According to Formentini, this move would strengthen Italy’s position as a strategic geographic hinge between East–West and North–South, making the Port of Trieste a key global logistics hub and boosting the competitiveness of the national port system.
The approval of the parliamentary resolution is an important political signal towards integration into multilateral logistics networks such as IMEC and the Three Seas Initiative. “However, turning these visions into concrete, bankable projects will require, over the coming years, intense diplomatic work, infrastructure investment and continuous international coordination,” Formentini himself explains in a note.
Overall, the global connectivity paradigm is changing: Italy aims to play a leading role in a new architecture of worldwide trade and logistics corridors, and Trieste is at the heart of this strategy.

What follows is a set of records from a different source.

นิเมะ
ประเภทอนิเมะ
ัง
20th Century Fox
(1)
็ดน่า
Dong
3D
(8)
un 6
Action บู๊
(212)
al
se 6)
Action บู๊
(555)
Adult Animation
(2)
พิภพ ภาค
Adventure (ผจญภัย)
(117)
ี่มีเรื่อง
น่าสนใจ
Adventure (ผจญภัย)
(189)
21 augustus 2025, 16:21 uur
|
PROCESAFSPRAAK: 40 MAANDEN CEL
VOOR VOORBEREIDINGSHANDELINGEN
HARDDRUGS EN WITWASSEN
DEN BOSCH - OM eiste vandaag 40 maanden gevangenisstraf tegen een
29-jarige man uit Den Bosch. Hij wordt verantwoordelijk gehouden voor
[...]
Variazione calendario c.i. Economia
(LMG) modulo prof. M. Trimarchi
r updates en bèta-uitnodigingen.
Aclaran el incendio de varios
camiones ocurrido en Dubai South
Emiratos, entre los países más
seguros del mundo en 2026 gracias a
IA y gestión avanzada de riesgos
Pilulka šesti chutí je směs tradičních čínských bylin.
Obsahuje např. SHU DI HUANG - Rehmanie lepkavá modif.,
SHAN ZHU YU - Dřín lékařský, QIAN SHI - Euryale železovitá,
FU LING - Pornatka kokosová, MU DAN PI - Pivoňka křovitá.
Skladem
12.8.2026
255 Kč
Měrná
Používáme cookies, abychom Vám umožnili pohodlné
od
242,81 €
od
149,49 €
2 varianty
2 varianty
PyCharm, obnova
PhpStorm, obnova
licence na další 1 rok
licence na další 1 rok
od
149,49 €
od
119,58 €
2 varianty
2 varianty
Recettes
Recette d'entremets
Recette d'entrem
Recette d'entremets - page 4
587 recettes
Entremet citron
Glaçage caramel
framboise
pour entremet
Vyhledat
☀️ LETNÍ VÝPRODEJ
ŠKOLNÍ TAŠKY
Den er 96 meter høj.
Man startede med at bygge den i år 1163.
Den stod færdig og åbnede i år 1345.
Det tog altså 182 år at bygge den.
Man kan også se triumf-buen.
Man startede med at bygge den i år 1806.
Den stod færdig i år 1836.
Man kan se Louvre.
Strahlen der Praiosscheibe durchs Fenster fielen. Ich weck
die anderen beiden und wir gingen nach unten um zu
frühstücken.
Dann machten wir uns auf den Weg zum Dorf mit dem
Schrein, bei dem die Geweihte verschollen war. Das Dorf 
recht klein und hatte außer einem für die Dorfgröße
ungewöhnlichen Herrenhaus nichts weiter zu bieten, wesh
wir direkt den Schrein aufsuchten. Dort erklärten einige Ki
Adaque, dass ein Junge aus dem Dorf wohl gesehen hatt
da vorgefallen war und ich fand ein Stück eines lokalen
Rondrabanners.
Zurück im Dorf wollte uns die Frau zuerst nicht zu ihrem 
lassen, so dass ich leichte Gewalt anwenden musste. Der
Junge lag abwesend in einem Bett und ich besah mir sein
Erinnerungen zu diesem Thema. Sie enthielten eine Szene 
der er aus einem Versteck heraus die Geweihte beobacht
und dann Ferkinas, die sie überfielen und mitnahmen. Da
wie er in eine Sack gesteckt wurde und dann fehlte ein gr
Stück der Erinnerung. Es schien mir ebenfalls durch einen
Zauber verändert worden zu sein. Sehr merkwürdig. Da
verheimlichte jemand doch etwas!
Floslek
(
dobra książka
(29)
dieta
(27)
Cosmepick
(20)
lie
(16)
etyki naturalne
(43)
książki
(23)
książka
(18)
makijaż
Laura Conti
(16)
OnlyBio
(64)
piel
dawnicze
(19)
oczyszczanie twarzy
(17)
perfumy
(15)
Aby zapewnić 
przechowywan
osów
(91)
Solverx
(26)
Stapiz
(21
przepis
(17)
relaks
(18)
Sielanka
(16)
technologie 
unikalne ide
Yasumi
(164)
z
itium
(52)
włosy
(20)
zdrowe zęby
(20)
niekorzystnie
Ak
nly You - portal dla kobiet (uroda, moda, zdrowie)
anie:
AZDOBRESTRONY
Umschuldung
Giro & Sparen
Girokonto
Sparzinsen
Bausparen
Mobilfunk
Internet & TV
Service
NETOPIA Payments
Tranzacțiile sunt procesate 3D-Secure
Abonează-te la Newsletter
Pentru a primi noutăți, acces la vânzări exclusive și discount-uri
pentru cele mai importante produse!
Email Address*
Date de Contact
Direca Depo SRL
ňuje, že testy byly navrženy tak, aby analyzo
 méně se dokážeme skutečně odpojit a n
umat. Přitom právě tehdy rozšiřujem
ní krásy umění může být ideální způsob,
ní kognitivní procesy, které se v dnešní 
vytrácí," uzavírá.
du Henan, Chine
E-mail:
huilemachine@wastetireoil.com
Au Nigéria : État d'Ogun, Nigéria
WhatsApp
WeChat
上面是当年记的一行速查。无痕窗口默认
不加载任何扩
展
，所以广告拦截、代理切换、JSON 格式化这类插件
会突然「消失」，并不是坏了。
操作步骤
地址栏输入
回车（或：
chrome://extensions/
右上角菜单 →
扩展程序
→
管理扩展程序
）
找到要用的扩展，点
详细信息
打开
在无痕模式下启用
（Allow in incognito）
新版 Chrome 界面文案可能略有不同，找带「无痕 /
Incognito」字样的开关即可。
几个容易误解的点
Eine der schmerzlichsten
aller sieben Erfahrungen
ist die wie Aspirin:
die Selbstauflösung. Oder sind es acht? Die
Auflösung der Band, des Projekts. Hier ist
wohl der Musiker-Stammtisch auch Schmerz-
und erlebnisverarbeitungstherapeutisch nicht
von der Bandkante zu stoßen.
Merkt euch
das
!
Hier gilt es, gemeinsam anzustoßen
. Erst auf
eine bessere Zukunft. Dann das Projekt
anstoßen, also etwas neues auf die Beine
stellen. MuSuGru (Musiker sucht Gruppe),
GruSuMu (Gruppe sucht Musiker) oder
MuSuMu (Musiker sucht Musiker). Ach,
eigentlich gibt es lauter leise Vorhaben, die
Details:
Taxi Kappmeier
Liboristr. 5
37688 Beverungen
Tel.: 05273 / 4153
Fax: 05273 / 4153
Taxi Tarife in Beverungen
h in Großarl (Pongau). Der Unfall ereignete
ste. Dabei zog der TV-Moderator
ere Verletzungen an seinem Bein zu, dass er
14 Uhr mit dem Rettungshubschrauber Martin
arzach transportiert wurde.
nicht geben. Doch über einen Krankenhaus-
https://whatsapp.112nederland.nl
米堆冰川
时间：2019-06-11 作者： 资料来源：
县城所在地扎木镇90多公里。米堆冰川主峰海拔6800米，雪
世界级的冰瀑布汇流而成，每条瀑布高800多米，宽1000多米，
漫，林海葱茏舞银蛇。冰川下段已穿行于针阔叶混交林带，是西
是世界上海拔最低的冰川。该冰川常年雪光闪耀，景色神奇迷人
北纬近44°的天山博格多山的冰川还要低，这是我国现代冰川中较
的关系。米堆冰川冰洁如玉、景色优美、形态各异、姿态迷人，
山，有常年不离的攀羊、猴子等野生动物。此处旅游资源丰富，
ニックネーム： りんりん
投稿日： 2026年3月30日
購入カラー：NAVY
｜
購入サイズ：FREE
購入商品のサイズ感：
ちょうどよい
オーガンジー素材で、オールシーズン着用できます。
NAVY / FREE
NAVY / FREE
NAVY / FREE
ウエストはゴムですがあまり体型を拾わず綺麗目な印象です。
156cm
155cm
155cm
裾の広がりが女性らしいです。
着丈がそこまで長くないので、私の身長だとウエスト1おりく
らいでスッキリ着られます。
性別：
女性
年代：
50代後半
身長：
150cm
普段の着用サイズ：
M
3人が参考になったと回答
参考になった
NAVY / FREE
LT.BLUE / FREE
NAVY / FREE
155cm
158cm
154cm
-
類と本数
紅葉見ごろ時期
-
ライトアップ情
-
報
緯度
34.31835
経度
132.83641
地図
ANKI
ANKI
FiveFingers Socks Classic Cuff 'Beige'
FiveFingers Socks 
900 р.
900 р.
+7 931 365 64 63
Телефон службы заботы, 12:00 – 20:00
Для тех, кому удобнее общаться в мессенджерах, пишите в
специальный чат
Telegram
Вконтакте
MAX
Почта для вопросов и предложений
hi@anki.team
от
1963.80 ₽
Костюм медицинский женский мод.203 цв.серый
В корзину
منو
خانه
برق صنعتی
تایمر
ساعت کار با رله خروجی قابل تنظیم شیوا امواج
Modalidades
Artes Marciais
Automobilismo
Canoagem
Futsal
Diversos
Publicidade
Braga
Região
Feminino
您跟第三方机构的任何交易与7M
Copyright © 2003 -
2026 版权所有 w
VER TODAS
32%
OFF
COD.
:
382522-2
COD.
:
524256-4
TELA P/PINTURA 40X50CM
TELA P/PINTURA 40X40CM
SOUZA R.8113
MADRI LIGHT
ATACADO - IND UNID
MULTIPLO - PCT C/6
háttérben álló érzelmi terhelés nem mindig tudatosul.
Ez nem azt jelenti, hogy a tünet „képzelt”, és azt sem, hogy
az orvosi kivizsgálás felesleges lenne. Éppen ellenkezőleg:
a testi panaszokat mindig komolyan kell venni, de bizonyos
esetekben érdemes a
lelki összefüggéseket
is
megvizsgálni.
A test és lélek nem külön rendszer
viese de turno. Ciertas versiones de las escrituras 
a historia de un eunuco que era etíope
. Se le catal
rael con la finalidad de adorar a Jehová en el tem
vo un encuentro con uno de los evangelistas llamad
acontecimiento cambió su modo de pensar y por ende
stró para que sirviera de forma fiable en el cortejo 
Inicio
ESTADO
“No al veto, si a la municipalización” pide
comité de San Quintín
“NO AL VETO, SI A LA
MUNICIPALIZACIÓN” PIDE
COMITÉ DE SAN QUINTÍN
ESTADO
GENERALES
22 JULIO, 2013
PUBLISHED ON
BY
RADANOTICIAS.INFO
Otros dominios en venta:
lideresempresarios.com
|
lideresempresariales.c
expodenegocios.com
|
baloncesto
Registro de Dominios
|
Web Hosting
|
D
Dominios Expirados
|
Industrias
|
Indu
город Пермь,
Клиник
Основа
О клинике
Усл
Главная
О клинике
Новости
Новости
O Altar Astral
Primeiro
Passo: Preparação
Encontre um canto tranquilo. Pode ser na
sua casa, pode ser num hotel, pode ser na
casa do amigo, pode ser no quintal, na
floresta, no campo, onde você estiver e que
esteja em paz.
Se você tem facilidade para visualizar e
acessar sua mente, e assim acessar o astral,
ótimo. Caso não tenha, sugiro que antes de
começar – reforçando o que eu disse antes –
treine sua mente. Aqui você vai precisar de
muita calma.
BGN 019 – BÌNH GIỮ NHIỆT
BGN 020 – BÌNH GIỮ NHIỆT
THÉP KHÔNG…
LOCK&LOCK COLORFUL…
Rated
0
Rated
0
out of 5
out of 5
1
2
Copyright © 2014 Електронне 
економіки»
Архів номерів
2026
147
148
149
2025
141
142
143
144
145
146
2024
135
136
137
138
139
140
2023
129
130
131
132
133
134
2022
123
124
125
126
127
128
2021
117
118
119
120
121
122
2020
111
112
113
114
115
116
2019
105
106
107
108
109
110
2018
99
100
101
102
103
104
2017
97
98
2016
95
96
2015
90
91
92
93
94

According to international analyses, the project is advancing unevenly across its segments (rail, maritime, energy) and largely remains in a planning and coordination phase among partner countries.
Some think tanks stress that IMEC’s maritime component could offer an immediate operational solution, while the land infrastructure and full strategic integration still require significant political and economic efforts.
Linking IMEC to the Three Seas Initiative would strengthen Europe’s north–south infrastructure integration, improving Italy’s position also as a bridge between Euro-Asian and Balkan corridors.
The Three Seas Initiative
The Three Seas Initiative was launched in 2015 as a cooperation platform among Central and Eastern European countries, with the aim of strengthening infrastructure, energy and digital cohesion. It currently includes Austria, Bulgaria, Croatia, Czechia, Estonia, Greece, Latvia, Lithuania, Poland, Romania, Slovakia, Slovenia and Hungary. The focus is on developing cross-cutting connections, such as motorways, railways, pipelines and digital networks, to reduce dependence on external routes and support economic integration. Despite its relevance, Italy is not yet a member.